Gap Types

Every trader applying the gap strategy has to find gaps in the market. Gaps can occur in reaction to different events. Different gap types will behave differently and should therefore be traded differently.

Common gap

Common gaps are a product of sheer coincidence. They mean nothing and should be ignored by any trader. Common gaps can neither stop nor create a trend.

Common gaps is a gap type that occur especially in times and different types of assets with low liquidity, when only a few traders are in the market. If there are very few total trades, a few outliers in either direction can manipulate the price significantly and create a gap.

To identify common gaps, pay attention to the volume in the period they were created. If a gap was created in a period with relatively low volume, there is a good chance the gap is a common gap, a result of coincidence. The more volume the gap period has, the more significance has the gap. For some rarely traded assets this rule means that you can rarely trust a gap, if at all.

If you find a common gap in the market, just ignore it and continue your technical analysis as if there would be no gap at all.

Read more below the table…

Breakaway gaps

Breakaway gaps usually occur in reaction to news about an asset. While the market was only in a slow trend or in a sideways movement, as big news hit the market they cause the breakaway gap, which changes the entire chart significantly and starts a new trend almost every time.

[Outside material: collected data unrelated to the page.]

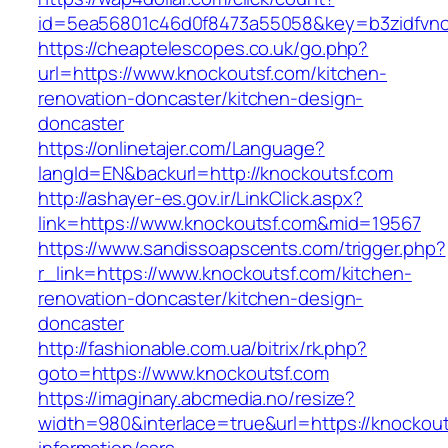
id=5ea56801c46d0f8473a55058&key=b3zidfvno3
https://cheaptelescopes.co.uk/go.php?
url=https://www.knockoutsf.com/kitchen-
renovation-doncaster/kitchen-design-
doncaster
https://onlinetajer.com/Language?
langId=EN&backurl=http://knockoutsf.com
http://ashayer-es.gov.ir/LinkClick.aspx?
link=https://www.knockoutsf.com&mid=19567
https://www.sandissoapscents.com/trigger.php?
r_link=https://www.knockoutsf.com/kitchen-
renovation-doncaster/kitchen-design-
doncaster
http://fashionable.com.ua/bitrix/rk.php?
goto=https://www.knockoutsf.com
https://imaginary.abcmedia.no/resize?
width=980&interlace=true&url=https://knockout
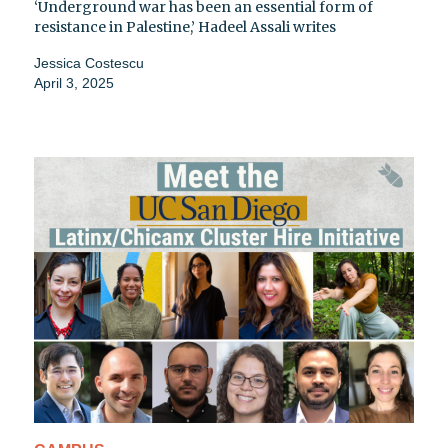
‘Underground war has been an essential form of
resistance in Palestine,’ Hadeel Assali writes
Jessica Costescu
April 3, 2025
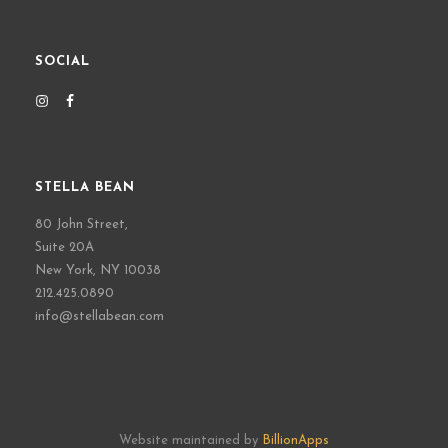
SOCIAL
STELLA BEAN
80 John Street,
Suite 20A
New York, NY 10038
212.425.0890
info@stellabean.com
Website maintained by
BillionApps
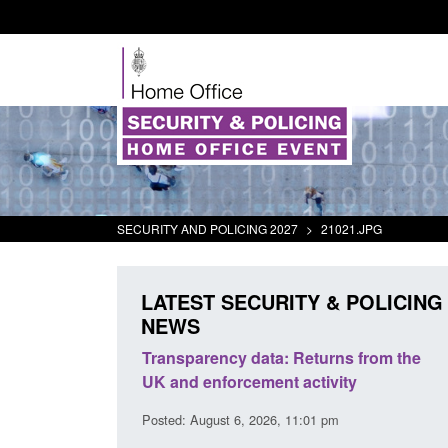
SECURITY AND POLICING 2027
>
21021.JPG
LATEST SECURITY & POLICING
NEWS
rder Security
Transparency data: Returns from the
report 2025 to
UK and enforcement activity
Posted: August 6, 2026, 11:01 pm
38 pm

An upwards breakaway gap will likely create an uptrend; a downwards breakaway gap will likely create a downtrend.

To identify a breakaway gap, watch for these features:

1) Size: A breakaway is at least as big as an average trading range for the asset. If you want to automate your gap trading or if you are looking for a clearly defined rule, you can use momentum indicators such as the average true range.

If the gap is bigger than the average true range’s value, you can trade it as a breakaway gap. If it isn’t, you can ignore it. Of course, this rule is just a suggestion, and you might want to use a factor for the average true range’s value to adapt to your trading strategy. In any case, you have to make sure that the gap is significantly large enough to qualify it as a breakaway gap.

2. Market situation: Breakaway gaps usually ignite an up to that point slow market. Therefore, you should look for breakaway gaps only in times of slow trends or sideways movement.

Runaway gap

A runaway gap looks very similar to a breakout gap. A runaway gap, however, occurs not during quieter market periods, but when the market is already in a trend. Big news hit the market and confirm the already existing trend. Runaway gaps can lead to a pullback similar to the pullback after a breakout.

Still, they confirm the existing trend. As a trend follower or a swing trader you can use this information to know that the current trend and the movement are still strong.

Exhaustion gaps

Exhaustion gaps are the opposite of runaway gaps. After the market has moved strongly for quite some time, what ignited that movement has lost its significance and the market starts to quiet down. Exhaustion gaps are characterized by a gap in the direction of the preceding movement while the trading volume is low.

Usually, these gaps occur when most traders stopped investing in the continuation of the movement, but a few traders are still buying / selling – either because they follow a different trading style or because they do not understand the movement is over.

The easiest way to tell a runaway gap, on which you should invest, from an exhaustion gap, on which you should not invest, is to look at the volume: In general, you should never trust any movement that is the result of low volume.